Kara Gordon

Returnings

A fortnightly letter to the people going at 100 miles an hour. We all have the things that keep us grounded: to-do lists, morning routines, communities, and rituals to keep us sane. But when things get tough, they often fall to the wayside. Here's a reminder to refuel.

Take Me to Church (Part 2)

Bless me Father, for I have sinned.

I’m not sure when I would have gone to confession if it hadn’t been for my upcoming trip, but I was going to St. Louis for the weekend, which meant I was going to Mass at the Catholic Student Center, which meant I was going to Mass for the first time in several months, which meant I had to go to confession in order to receive the Eucharist. 

For your penance, I want you to pray an entire rosary.

For my non-Catholic readers, that’s 53 Hail Mary's broken up by the Apostles’ Creed, 11 Our Father’s, 11 Glory Bes, and 10 mysteries to meditate on.

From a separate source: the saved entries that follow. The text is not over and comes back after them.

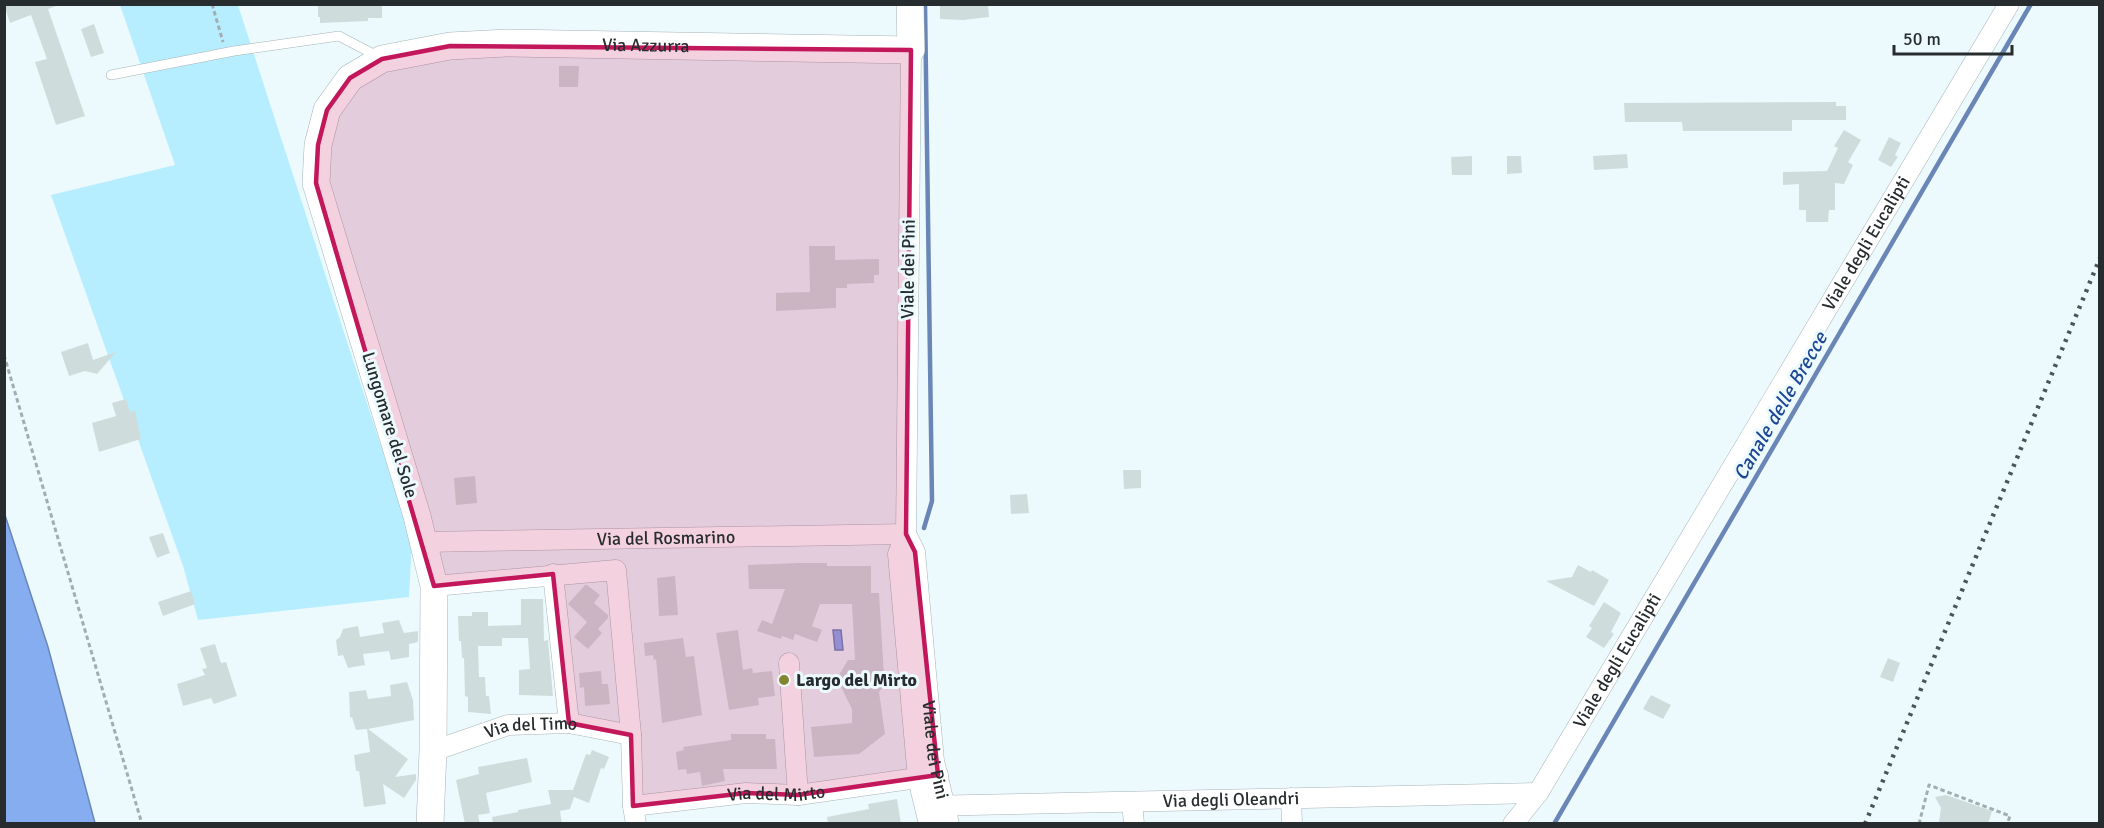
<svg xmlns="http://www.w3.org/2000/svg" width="2104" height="828" viewBox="0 0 2104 828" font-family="Signika,sans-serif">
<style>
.green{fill:#b7eeff}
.water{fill:#87adf1;stroke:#6a86b6;stroke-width:1.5}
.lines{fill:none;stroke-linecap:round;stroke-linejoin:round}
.stream{stroke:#6a86b6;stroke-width:4.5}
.building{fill:#cedddc}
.lane-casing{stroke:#a6b3b7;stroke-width:10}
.street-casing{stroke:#a6b3b7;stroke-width:21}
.secondary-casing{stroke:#a6b3b7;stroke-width:28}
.path{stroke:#a3adb0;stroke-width:3;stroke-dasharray:4.5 3;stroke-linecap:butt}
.lane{stroke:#fff;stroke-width:9}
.street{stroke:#fff;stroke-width:20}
.secondary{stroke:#fff;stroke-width:27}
.rail{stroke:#4d5456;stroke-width:4.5;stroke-dasharray:3 6;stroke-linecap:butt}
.marked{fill:#c2185b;fill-opacity:0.2;stroke:#c2185b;stroke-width:4.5;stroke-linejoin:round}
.poi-dot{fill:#85852f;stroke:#ecfafe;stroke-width:2}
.labels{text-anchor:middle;stroke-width:6;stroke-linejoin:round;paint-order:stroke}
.street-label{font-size:18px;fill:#272c2e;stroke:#ecfafe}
.poi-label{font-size:18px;font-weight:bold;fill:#272c2e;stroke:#ecfafe;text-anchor:start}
.water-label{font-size:20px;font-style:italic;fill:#1d4695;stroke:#ecfafe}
</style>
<rect width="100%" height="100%" fill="#ecfafe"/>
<polygon class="green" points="120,5 238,5 412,542 409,597 198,620 183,566 51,195 175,165"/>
<g class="water">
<polygon points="4,512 48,647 95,823 5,823"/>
<polygon points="833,630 841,630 843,650 835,650"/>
</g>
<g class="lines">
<g class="stream">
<polyline points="924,528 932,501 925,4"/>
<polyline points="1554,824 2031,4"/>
</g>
</g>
<g class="building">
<polygon points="4,4 56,4 56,6 48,9 85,116 56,125 35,62 47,59 31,15 10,23"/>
<polygon points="318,4 382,4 382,18 368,18 368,21 320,23 320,17 318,17"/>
<polygon points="940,4 988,4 989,17 963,20 940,19"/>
<polygon points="94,24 104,53 91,57 81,29"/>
<polygon points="559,66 579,66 578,87 559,87"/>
<polygon points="1836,102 1836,106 1846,106 1846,120 1792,120 1792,131 1683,131 1682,122 1625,122 1624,103"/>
<polygon points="1844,130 1861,140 1848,162 1853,165 1844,184 1835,183 1835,210 1829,210 1828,222 1806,222 1806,210 1799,210 1799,184 1783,185 1783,172 1827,171 1838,148 1834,146"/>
<polygon points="1889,137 1901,143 1895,155 1898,157 1891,167 1878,160"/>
<polygon points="1627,154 1628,168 1594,170 1593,156"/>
<polygon points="1472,156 1472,175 1452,175 1451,157"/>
<polygon points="1507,156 1521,156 1522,173 1507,174"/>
<polygon points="809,246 835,246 835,260 879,259 879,275 874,275 874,283 847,284 847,288 836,288 836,308 776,311 776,293 810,292"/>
<polygon points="88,343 93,360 116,352 97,374 85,371 69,376 61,352"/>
<polygon points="126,399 130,412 135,410 141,439 99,452 92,423 116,416 112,403"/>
<polygon points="1123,470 1141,470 1141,488 1124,489"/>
<polygon points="475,476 477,503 456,505 454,478"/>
<polygon points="1027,494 1029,513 1011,514 1010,495"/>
<polygon points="163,533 170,553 157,558 149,537"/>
<polygon points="799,563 827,563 827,566 871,566 871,593 879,593 884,676 888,681 879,692 885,734 859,754 814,757 811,727 852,723 852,709 839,683 839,675 848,660 855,660 852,604 820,604 812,626 822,630 817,642 795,634 793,640 782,636 781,639 757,631 762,620 772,624 785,589 749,589 748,565"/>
<polygon points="1578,565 1591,572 1592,570 1609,580 1594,606 1546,581 1572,577"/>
<polygon points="675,576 678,615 659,616 657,578"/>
<polygon points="585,585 587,585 600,595 594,603 608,615 608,618 598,629 602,633 588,649 574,637 587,622 568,604"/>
<polygon points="191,591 195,604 163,616 158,602"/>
<polygon points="521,599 543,599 544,641 548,640 553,696 519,695 519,670 530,669 528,638 502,638 502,646 478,646 479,677 485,677 486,696 489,696 491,714 468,712 468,697 465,696 464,658 462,658 461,641 459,641 458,616 472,616 472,612 488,612 488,626 521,625"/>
<polygon points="1604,602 1621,613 1611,632 1614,634 1604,648 1586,637 1592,628 1589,626"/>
<polygon points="399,620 404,633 418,631 418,642 409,644 409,657 391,660 389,651 363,654 365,665 348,668 343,655 338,656 336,640 340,637 343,629 358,626 360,637 384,633 382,623"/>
<polygon points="738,630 743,670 752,668 753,673 772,671 775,696 758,698 759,705 729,710 716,633"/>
<polygon points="683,638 686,657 694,656 702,715 662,723 656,659 654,660 653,655 645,656 644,643"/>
<polygon points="215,644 221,663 226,662 237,696 214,704 211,698 183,706 177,684 205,675 202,669 207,668 200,648"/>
<polygon points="1888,658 1900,663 1893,682 1880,677"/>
<polygon points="601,671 602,684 608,684 610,704 585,706 584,687 580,688 579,673"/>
<polygon points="407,682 413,700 414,720 368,729 408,759 395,777 416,774 416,780 404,798 383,784 386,804 364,807 359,771 356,771 354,755 370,752 367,729 356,730 352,717 350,718 349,692 366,690 368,699 391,696 390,685"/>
<polygon points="1651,695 1671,705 1663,719 1643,709"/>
<polygon points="731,734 766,734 766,739 775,739 777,769 723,769 725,781 702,786 700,772 687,774 686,769 678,770 676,752 684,750 683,747 731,740"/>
<polygon points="592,750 609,757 604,769 601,768 589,803 574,797 570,809 560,811 562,824 493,824 492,817 518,812 518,810 551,804 548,790 573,790 586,754 590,755"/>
<polygon points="527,758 532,782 486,793 490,813 478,815 480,824 465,824 456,780 479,774 478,767"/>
<polygon points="1946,795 1992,811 1988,824 1944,824 1939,822 1941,808 1935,797"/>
<polygon points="897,799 901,824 828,824 827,817 869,809 868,804"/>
</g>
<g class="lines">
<defs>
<polyline id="lane" points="111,75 234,51 339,36 379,57"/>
<g id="street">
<polyline points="911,50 906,534 898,554 918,779 929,824"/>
<path id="s1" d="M 906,534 L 915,552 L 934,761 L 949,824"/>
<path id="s2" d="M 424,542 L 906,534"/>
<polyline points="553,574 569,723"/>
<polyline points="434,586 616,570 631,735 633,806 636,824"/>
<polyline points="789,663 798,795"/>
<path id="s3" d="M 433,751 L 508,725 L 569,723 L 631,735"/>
<polyline points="1291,798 1292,824"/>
<polyline points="1132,802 1134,824"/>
<path id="s4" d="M 633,806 L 746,793 L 798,795 L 938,775"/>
<path id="s5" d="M 925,806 L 1538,793"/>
<path id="s6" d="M 1513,824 L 1538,793 L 2009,4"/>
</g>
<g id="secondary">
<path id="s7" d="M 430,824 L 433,751 L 434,586 L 417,516 L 316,183 L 318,145 L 327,110 L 350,78 L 382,59 L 450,46 L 507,43 L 911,50 L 910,4"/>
</g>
</defs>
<use href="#lane" class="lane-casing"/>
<use href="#street" class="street-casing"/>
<use href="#secondary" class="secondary-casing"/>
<g class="path">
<polyline points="212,4 223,42"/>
<polyline points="4,355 142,824"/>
<polyline points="1919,824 1929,785 2010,816 2007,824"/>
</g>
<use href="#lane" class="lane"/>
<use href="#street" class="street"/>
<use href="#secondary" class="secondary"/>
<polyline class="rail" points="1865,824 2100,258"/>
</g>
<path class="marked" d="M 450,46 L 911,50 L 906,534 L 915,552 L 938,775 L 798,795 L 746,793 L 633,806 L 631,735 L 569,723 L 553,574 L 434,586 L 316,183 L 318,145 L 327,110 L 350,78 L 382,59 Z"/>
<circle class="poi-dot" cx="784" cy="680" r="6"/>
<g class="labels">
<g class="street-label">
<text dy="6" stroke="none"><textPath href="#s7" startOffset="1074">Via Azzurra</textPath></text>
<text dy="6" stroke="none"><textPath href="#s6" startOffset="680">Viale degli Eucalipti</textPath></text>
<text transform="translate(908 269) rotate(-89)" y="6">Viale dei Pini</text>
<text transform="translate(390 425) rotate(73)" y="6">Lungomare del Sole</text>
<text dy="6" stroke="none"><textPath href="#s2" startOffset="242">Via del Rosmarino</textPath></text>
<text dy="6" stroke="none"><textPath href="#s6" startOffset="194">Viale degli Eucalipti</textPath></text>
<text dy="6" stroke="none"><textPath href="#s3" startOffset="102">Via del Timo</textPath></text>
<text dy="6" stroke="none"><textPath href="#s1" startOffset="219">Viale dei Pini</textPath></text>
<text dy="6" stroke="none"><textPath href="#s4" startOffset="144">Via del Mirto</textPath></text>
<text dy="6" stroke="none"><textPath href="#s5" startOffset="306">Via degli Oleandri</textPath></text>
</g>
<g class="poi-label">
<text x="796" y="686">Largo del Mirto</text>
</g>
<g class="water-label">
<text transform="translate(1780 406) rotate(-60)" y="7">Canale delle Brecce</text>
</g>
</g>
<rect width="2104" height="828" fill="none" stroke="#272c2e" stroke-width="12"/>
<path d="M1894 45v9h118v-9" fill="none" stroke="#272c2e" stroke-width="3"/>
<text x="1903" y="45" font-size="18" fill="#272c2e" stroke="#ecfafe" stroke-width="4.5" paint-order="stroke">50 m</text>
</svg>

Most confessions warrant somewhere between 3 to 10 Hail Mary’s. As another Catholic friend put it, That could be one of two things, you've been very bad or God was really want [sic] to spend more time with you.

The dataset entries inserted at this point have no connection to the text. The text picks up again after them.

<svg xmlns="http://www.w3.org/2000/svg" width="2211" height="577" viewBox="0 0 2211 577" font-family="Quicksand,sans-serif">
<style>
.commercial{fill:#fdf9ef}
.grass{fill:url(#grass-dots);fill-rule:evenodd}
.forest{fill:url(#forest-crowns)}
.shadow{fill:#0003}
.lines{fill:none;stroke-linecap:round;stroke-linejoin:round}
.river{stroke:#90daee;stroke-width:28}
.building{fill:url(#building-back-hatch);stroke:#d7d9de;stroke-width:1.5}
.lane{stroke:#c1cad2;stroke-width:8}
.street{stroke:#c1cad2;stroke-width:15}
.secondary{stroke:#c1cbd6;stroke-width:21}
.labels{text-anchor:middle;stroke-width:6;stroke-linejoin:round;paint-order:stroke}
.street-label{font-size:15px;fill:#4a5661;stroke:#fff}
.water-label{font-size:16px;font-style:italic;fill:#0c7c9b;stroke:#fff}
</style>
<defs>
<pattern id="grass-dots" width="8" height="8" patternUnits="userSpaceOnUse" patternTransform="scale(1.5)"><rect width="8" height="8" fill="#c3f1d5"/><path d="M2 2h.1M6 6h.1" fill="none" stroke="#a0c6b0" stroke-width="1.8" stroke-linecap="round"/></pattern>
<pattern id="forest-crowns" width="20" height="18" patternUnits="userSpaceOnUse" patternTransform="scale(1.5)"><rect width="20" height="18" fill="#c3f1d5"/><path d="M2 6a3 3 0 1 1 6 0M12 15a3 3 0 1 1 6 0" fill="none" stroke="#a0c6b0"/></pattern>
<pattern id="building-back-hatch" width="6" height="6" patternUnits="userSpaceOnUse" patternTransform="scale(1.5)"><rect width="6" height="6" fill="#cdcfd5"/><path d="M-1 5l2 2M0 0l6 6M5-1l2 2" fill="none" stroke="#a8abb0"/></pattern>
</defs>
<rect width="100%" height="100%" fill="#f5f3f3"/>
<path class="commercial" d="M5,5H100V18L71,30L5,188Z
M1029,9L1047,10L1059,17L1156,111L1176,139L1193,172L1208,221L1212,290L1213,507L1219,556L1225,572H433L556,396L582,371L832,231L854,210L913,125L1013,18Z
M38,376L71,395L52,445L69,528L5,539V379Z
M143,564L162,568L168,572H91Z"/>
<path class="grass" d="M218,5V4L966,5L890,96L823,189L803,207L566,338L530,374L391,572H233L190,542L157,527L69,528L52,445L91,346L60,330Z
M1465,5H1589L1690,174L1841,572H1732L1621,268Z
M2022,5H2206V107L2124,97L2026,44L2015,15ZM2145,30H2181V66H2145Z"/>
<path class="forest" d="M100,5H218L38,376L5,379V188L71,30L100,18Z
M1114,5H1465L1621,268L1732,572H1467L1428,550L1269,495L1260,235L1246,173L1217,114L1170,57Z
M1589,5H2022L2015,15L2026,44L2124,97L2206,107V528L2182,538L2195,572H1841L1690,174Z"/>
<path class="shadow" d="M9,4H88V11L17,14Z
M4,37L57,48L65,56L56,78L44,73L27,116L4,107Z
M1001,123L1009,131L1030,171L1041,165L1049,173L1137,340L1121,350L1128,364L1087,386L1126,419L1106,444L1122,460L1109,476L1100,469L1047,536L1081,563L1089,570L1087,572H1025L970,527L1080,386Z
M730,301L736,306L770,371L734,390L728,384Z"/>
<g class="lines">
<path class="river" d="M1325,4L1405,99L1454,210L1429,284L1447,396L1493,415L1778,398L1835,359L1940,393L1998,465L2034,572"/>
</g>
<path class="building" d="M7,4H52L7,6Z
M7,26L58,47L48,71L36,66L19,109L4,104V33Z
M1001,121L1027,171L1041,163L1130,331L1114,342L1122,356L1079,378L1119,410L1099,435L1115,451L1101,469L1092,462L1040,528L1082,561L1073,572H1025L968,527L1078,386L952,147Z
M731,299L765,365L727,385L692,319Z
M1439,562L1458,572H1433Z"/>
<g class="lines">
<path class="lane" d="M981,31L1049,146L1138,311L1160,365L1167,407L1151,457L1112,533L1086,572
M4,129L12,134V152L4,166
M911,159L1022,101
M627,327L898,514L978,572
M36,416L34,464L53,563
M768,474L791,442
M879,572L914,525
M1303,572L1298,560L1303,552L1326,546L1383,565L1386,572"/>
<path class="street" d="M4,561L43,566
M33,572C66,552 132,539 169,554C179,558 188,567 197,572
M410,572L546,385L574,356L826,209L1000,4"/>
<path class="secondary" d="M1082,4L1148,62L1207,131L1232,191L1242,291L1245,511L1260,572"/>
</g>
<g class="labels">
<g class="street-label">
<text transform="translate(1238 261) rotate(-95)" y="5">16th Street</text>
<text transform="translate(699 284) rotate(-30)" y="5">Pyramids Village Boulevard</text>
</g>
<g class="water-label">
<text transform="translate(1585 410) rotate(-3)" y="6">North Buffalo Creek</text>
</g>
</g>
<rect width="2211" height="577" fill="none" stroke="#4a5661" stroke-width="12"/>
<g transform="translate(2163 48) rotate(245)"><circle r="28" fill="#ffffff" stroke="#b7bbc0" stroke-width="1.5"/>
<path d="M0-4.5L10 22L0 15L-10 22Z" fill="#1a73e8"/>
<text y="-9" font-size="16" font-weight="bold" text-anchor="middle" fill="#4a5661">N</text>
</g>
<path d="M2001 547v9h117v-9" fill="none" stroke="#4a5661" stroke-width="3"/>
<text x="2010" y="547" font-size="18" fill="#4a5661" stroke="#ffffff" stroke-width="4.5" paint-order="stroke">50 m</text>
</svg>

Debate God all you want, Catholic Guilt is Real.

Sunday 9p Mass at the CSC was my reset every week throughout my four years in St. Louis. I made a lot of friends through the CSC—insanely smart, kind, loving people—and solidified a few of my friendships on the team who also made the 9p Mass a part of their routine. It was not only the place where I worshipped, but also a place where I worked, studied, ate, napped, cried, and loved. I never once felt unsafe there. More than any place in St. Louis (and there were many) it was my home.

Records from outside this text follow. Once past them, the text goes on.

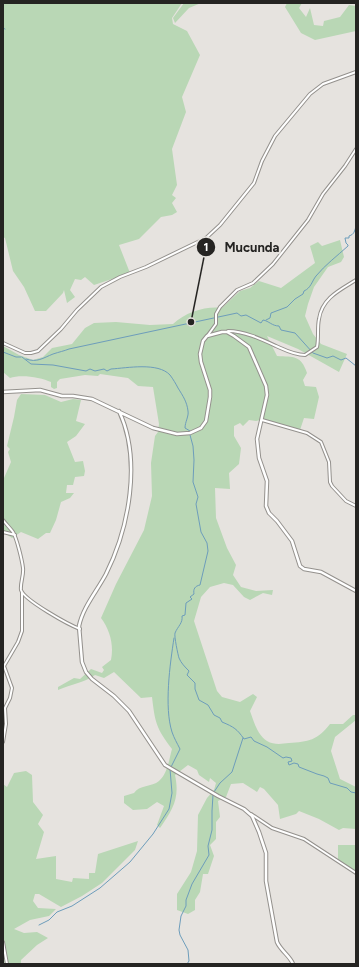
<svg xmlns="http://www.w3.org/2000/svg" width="359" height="967" viewBox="0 0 359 967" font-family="Figtree,sans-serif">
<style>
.green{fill:#b9d7b5}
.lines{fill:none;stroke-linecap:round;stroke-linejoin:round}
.stream{stroke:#6d9dbb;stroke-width:1}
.street-casing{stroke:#94918d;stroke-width:4}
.secondary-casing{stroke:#94918d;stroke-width:4.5}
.street{stroke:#fff;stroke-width:2}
.secondary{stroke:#fff;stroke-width:2.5}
.leader{fill:none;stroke:#252422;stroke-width:1.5}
.callout-dot{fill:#252422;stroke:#e6e3df;stroke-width:1.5}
.mark-label{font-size:12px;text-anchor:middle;font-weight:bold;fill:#fff}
.callout-label{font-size:13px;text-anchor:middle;font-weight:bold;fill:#252422;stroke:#e6e3df;stroke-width:4;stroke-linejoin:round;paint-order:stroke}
</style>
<rect width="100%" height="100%" fill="#e6e3df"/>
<path class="green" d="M3 3H182L172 18 173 24 187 31 200 55 182 97 186 112 172 149 177 185 172 195 176 198 172 203 177 212 172 215 161 217 139 239 119 245 130 273 94 285 85 277 81 280 75 279 70 290 75 297 67 303 64 290 63 293 46 311H35L24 287 13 271 5 238 3 237Z
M184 3H201L189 8 175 23 173 18Z
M287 3H302L299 8 306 17 310 8 314 25 323 26 324 21 340 17 349 5 356 6V31L315 40 301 33 285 7Z
M340 240 344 257 341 262 328 267 314 287 308 304 305 316 313 334 321 344 347 354 339 372 298 349 267 336 277 356C294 357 301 355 307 373L303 380 305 386 316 387 319 397 314 419 304 418 300 430 261 420 256 421 249 420 243 426 240 423 234 426V436L241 448 239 464 229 473 230 489 215 488 216 518 227 548 236 565 233 575 241 587 256 591 273 590 272 595 263 593 250 600 244 597 233 585 224 583 210 587 201 597 194 621 217 691 222 697 240 702 253 694 257 697 250 711C254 722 257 734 267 741 274 745 281 744 289 743 308 742 318 740 330 724H343L353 715H356V720L335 737 331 751 340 779 356 787V829L343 828 339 830 319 819 299 811 296 814 280 819 278 805 264 789 260 787 257 792 243 783 231 784 226 797 218 801 220 817 216 822V839L210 845 214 856 208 874H203L200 892 195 900V910L188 914 177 910V894L191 872 197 851 198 815 207 798 214 790 216 783 210 778 209 782 199 775 197 770 188 765 175 775C180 798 173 809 160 828L157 825 164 806 157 802 147 809 133 810 124 803V796L134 793C139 785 152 787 159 781 168 773 169 759 172 749 156 728 155 722 152 697L141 698 114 672 104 678 95 675C83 683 72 684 58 690V687L74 678 80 679 91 669 102 673 104 670 102 667 111 660C114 645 110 630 101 618L116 584 144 530 152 496 151 463 155 436 158 432 159 424 153 387 138 386 128 378 100 374 98 376 85 375 60 379 57 382V388L54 389 51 387V382C41 377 20 374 10 378L3 372V346L19 355 33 360 43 357 52 348 72 344 85 328 94 323 116 322 150 325 173 324C186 312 206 306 222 308L240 291 250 288 259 281 281 288 315 263 310 246 318 242 322 246Z
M21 394 45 395 61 402 73 399 81 400 76 421 85 424 76 436 67 442 75 462 83 461 85 471 84 476 75 477 73 485H67L66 493H74L70 498 61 502 56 520 50 533H46L38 539 21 532 12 538 3 532V527L6 523 3 518 4 478 11 462 8 452 10 449 7 446 14 417 17 400Z
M26 771 32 775 33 802 43 815 38 824 44 832 36 859 56 856V879L72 882 73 878 89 879V873H95L98 854 138 841 135 850 102 883 82 896 61 907 39 894H35L33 901 38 908 56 909 49 916 30 920 14 929 24 933 37 932 48 938 37 945 21 960V964H3V784L7 787 14 773Z
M356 843V873L338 859V845H355Z"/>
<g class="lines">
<path class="stream" d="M3 28 5 29
M266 320 270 318 271 313 287 307 295 299 303 294 304 291C311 288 312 281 316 276 325 265 337 256 348 246V245L346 243 345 238H349V236C355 234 354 231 356 227
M3 352 16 357H21
M22 357 31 364 53 365 86 371 90 369 95 371 104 369 107 371 111 369C127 368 158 362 170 375 173 379 176 384 178 388 183 396 187 402 188 411 189 416 185 422 185 428L190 431
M26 359C37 363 43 358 53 354 59 352 64 351 69 349L237 313 241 316 246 315 261 323 263 320C269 321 272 326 279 326L281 330 295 333 313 353 327 358 333 356 341 360 346 358 356 366
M190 435 193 446 194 460 193 482 198 497 196 504 201 532 207 543 208 551 200 585C195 586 193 589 194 594L190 597 192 599 186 603 185 615 182 616C183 623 178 626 175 633 174 636 178 655 179 658 181 663 185 667 189 671L187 675 195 683V689L199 700 208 705 214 715 220 718 222 722C234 727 237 729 244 739L251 737 254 741 267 747 283 758 286 757 291 758 292 761 288 762 289 765 294 763 298 764 299 767 317 774 324 776 328 778 330 783 347 788 351 792 356 793
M214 792 220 783 232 772 243 738
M39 925 49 920 57 912 72 906 100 888 130 862 153 834 169 809 172 793 170 769 180 749C177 743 174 738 172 732 164 707 170 664 174 638
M187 964 189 961 188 950 180 935 179 930 181 916 186 906V900L192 884 209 855 208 846 212 830V811L213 795"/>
<g class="street-casing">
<path id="street" d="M228 331C244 331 261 339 276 346 285 350 294 355 305 355L317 347C319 338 317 328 319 319 322 298 340 290 356 280
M208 335 216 324V314L220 307 237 290 253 283 273 264 308 220 323 194 345 166 356 149
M3 343 25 353H31L38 351 61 329 77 310 101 287 120 277 146 267 206 238 220 225 254 183 262 161 275 136 310 94 323 84 356 72
M262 420 307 433 321 442 329 462 330 482 332 486 346 501 356 506
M3 520C6 524 10 528 13 532 17 539 22 560 23 568 24 575 20 583 21 590 24 600 69 625 80 629
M3 532 15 535
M3 742 6 724 5 708 10 698 12 688 4 666 18 642 22 631V592
M251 814 272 828 304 839 356 873
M3 942 7 964"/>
</g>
<g class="secondary-casing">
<path id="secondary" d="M3 392 40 390 62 396H73L92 399 153 428 177 434 190 433 201 428 206 421 210 397V390L201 362 200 354 203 341 207 336 222 332H227L234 336 249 347 266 386 267 395 257 439 259 458 267 481 266 506 269 513 277 521 292 541 300 566 304 569 321 572 356 591
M119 411C142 460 129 528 106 574 97 591 83 607 79 626L82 662 86 672 92 679 114 696 129 711 165 765 218 796 244 809 252 816 259 832 266 853V881L277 942C281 951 290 956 293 964"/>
</g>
<use href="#street" class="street"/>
<use href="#secondary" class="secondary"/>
</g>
<path class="leader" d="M191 322L206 247"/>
<g class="callout-dot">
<circle cx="191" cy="322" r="4"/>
<circle cx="206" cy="247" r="10"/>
</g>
<g class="mark-label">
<text x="206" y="251">1</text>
</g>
<g class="callout-label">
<text x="252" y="252">Mucunda</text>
</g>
<rect width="359" height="967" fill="none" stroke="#252422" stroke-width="8"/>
</svg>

One thing I truly love about being Catholic is the ritual and the routine. No matter where you are, no matter what language it’s in, it’s more or less the same wherever you go. The same readings on the three-year cycle, standing, sitting, kneeling, the Gloria, the blessings, the Eucharist. A true Communion with friends and family to start the week, to reset, to start anew.

In the past year, the CSC has started turning the congregation’s focus to specific, small parts of the Mass. During my weekend there, the Mass focused on posture. How and why we stand, sit, and kneel throughout different parts of the Mass. How we greet God, how we have a conversation with God, how we revere and adore God. How we greet each other, how we have a conversation with each other, how we revere and adore each other.

Sometimes God is like an old friend, one who I can go days, weeks, months without speaking to, but come back to like nothing has changed. Sometimes the relationship feels like I’m shouting in an echo chamber, sometimes it feels like I’m meeting the extended family and I really don’t like any of them. Sometimes it feels like a romantic relationship, where maintaining it feels impossible because I don’t feel like I even know myself anymore.

The reasons I have for not regularly attending Mass now are complicated, but it stems from a want, a need to stray, push boundaries, and define my faith for myself. It’s still something I’m figuring out. Like any relationship, my faith goes through ebbs and flows, periods of deep growth and stagnation. One could say that, in not rooting my week in the Mass, in deliberately separating myself from the Church, my faith is in a period of stagnation. And in some ways, this is true. I probably have spent a lot less time actively thinking about Catholicism in the past year. But I also know it’s been a tremendous period of growth.

Catholic guilt is Ariadne’s string at the opening of the labyrinth. You can wander and stray and explore, but as long as you hold onto the string, you can find your way home. Perhaps we are meant to wander and stray and explore. Perhaps we need, must go into the labyrinth to defeat our monsters. Outside of Mass, I continue to stand, sit, kneel, pray, but I do it alone and in my own way.

Faith is weird and strange, but across all kinds of religions, there is the search for meaning, for community, for ourselves. My relationship with Catholicism is fraught, even a little broken, but it is so much of who I am. I’d love to hear more about your relationship (or lack thereof) with faith. How do you define faith? Is it important to you? What (who) do you have faith in?